[Listings of boxed layout items]

────────

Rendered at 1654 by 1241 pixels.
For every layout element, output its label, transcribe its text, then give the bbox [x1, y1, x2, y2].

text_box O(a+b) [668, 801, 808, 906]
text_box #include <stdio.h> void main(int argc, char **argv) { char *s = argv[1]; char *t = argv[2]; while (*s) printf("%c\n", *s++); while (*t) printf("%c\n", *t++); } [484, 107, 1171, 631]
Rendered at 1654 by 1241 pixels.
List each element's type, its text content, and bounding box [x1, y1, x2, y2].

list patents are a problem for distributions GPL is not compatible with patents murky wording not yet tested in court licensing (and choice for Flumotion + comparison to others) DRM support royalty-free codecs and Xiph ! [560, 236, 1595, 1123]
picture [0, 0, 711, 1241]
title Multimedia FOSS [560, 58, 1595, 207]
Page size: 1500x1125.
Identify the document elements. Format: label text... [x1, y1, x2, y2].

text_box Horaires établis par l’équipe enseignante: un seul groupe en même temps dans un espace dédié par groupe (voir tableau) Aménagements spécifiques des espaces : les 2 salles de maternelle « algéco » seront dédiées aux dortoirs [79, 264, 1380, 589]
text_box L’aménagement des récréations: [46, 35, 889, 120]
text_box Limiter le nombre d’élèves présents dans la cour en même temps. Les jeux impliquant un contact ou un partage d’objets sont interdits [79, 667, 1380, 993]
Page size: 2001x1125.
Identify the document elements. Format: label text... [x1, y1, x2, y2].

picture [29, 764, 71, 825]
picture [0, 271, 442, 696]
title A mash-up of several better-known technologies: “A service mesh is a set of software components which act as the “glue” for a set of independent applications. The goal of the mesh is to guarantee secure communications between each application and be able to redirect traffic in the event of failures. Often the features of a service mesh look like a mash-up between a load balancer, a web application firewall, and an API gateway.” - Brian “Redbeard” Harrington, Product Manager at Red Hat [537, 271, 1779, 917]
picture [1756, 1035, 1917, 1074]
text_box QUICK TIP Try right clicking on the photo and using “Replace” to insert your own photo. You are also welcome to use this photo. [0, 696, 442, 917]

────────

The task: Can you set down, word for word, the lines of the entries above, starting at their very first line and ending at the line that contains "text_box #include <stdio.h>"?

Full response:
Rendered at 1654 by 1241 pixels.
For every layout element, output its label, transcribe its text, then give the bbox [x1, y1, x2, y2].

text_box O(a+b) [668, 801, 808, 906]
text_box #include <stdio.h> void main(int argc, char **argv) { char *s = argv[1]; char *t = argv[2]; while (*s) printf("%c\n", *s++); while (*t) printf("%c\n", *t++); } [484, 107, 1171, 631]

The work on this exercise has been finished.